Por Antonio Penteado Mendonça
Pelo profissionalismo, pelo padrão ético, pela competência e pelo exemplo, o jornalista Ricardo Boechat não poderia morrer, pelo menos agora. Sua morte abre um claro insubstituível na imprensa brasileira, que vive forte crise de identidade, além da queda vertiginosa do faturamento das empresas.
Sua morte num acidente aéreo, quando retornava de helicóptero para São Paulo, depois de proferir uma palestra em Campinas, mostra com toda sua crueldade a absoluta indiferença do destino quanto à relevância das pessoas. Pessoas boas morrem antes da hora ou passam dificuldades de todas as ordens, enquanto pessoas más vivem anos a fio, na fartura e felizes, até chegar o momento de sair de cena, muitas vezes com pouco sofrimento.
É assim porque é assim. A pessoa sai de casa, tropeça, bate a cabeça na guia da calçada e morre. Ou entra num helicóptero com a documentação em ordem, para um voo de poucos minutos, que sofre uma pane, tenta um pouso de emergência numa estrada, bate num caminhão, pega fogo e os tripulantes morrem.
A imprevisibilidade faz parte do ritmo do mundo. É justamente a aleatoriedade que serve de base para a operação de seguros. Não é possível contratar seguro para um evento que acontecerá com certeza. A certeza tira a possibilidade do uso da atuária e das estatísticas para calcular a probabilidade da ocorrência de um evento.
A regra vale inclusive para os seguros de vida, nos quais a morte é certa, mas a impossibilidade de determinar o momento da sua ocorrência mantém inalterada a aleatoriedade sobre a qual o risco é aceito e o prêmio calculado.
Não existe risco ruim, existe seguro mal aceito. Se o risco oferecido é corretamente avaliado e dimensionado pela seguradora, então ela terá sucesso e ganhará dinheiro com o negócio, mesmo se tiver que pagar a indenização.
É preciso se ter claro que uma seguradora aceita um risco e cumpre o contrato de acordo com as informações prestadas pelo segurado e com as cláusulas e condições da apólice. Se as informações estiverem incorretas e interferirem no preço do seguro ou nas condições de cobertura, a lei garante à seguradora o direito de não pagar a indenização e ainda cobrar o preço do seguro.

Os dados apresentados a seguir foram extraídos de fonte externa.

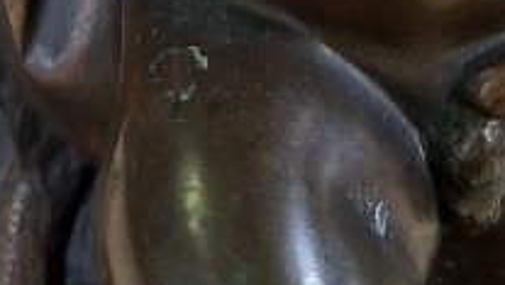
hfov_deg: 14.8
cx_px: 212
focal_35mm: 145
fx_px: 1944
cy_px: -775
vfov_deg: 6.9
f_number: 1.8
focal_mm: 5.54
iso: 320
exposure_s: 1/33
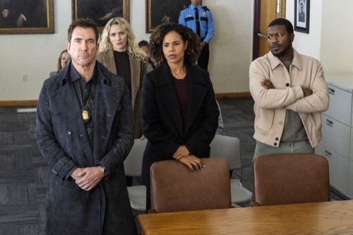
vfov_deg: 18.9
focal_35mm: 72
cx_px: 176
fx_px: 706
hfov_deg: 28.1
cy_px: 118
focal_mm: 48
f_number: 8
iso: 4000
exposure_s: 1/320
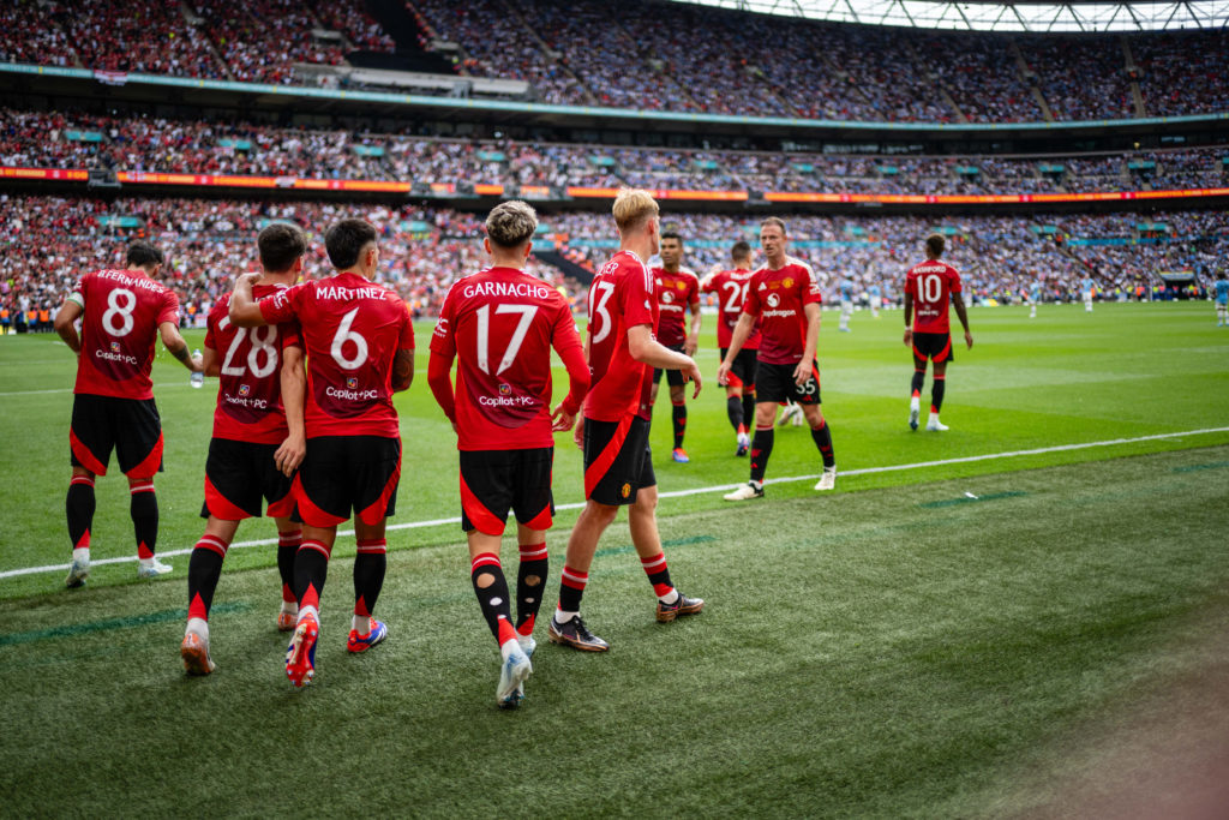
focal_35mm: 35
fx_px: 1195
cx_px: 614
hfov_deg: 54.4
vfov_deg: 37.9
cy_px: 410
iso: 200
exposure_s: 1/2000
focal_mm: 35
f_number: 1.4
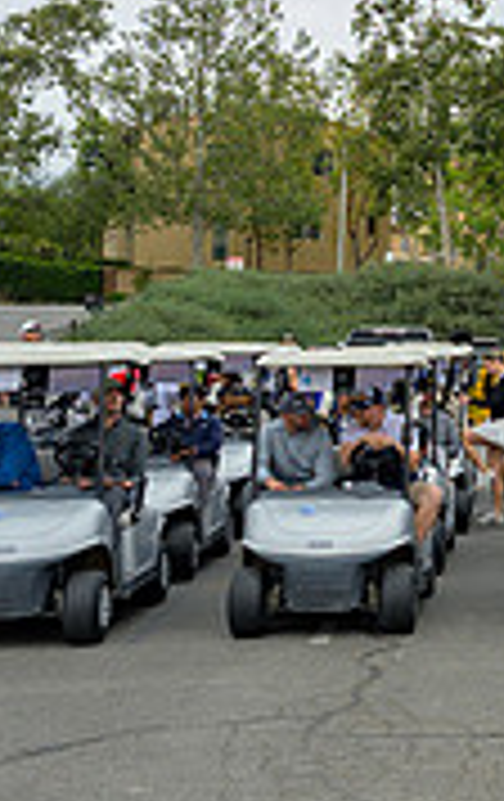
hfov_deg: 14.7
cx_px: 792
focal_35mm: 82
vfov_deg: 24.8
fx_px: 1793
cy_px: 173
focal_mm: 24
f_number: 4
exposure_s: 1/200
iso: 100
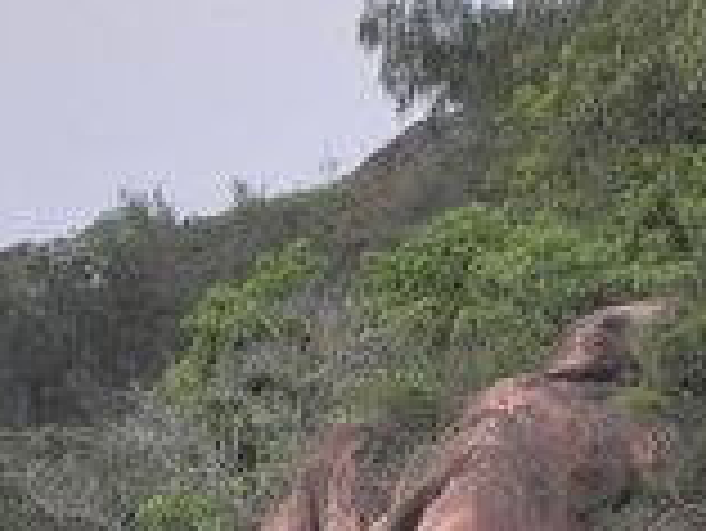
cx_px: 247
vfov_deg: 7.0
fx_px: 4245
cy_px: 855
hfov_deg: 9.5
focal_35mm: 208
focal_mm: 9.22
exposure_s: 1/400
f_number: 3.5
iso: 64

Um seguro de helicóptero é um seguro complexo, como todo seguro aeronáutico. Apesar de poder ser emitido numa única apólice, ele apresenta a possibilidade do segurado contratar duas coberturas, uma obrigatória, chamada RETA, e uma facultativa, que é contratada em excesso dos valores do seguro obrigatório.

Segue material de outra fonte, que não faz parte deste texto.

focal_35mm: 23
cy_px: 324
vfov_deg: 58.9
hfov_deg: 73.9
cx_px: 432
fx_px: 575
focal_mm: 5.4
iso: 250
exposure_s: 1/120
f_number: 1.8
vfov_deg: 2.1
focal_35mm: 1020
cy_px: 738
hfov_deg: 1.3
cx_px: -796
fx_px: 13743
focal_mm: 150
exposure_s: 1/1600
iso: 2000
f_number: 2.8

Por serem dois seguros distintos, não é impositivo que a seguradora, por ter pago a indenização do seguro obrigatório, tenha que pagar também a indenização do seguro facultativo. Em algumas situações, as duas indenizações serão devidas, em outras, apenas a obrigatória e em outras, nenhuma das duas.
Cada seguro é contratado de forma única, para um risco único, por um segurado único. Quer dizer, o que é semelhante raramente é igual. Assim, os helicópteros são aparelhos semelhantes, mas, em função do modelo, uso, manutenção, informações prestadas e garantias pretendidas, não são iguais, pelo menos para efeito de seguro.
O seguro de um helicóptero vai sempre levar em conta, em qualquer situação, a homologação da aeronave. Em que situações e para que ele está autorizado a voar. Existem aparelhos que podem voar por instrumentos, outros só podem voar no visual. Uns tem uma turbina, outros duas. Uns podem ter apenas um piloto, outro devem, obrigatoriamente, ter dois.
Estas informações estão na base da aceitação do risco e, a não ser que a seguradora expressamente concorde em fazer o seguro em desacordo com a autorização legal, o uso indevido da aeronave para atividade diferente da prevista em sua homologação permite que seguradora negue a indenização.
A conclusão das investigações das causas do acidente e o laudo final são fundamentais para a definição da existência ou não da cobertura do seguro. Muitas vezes, o que parece que não tem cobertura está coberto, enquanto em outras, o que parece coberto pode acabar sem indenização.
Fonte: O Estado de São Paulo, em 18.02.2019.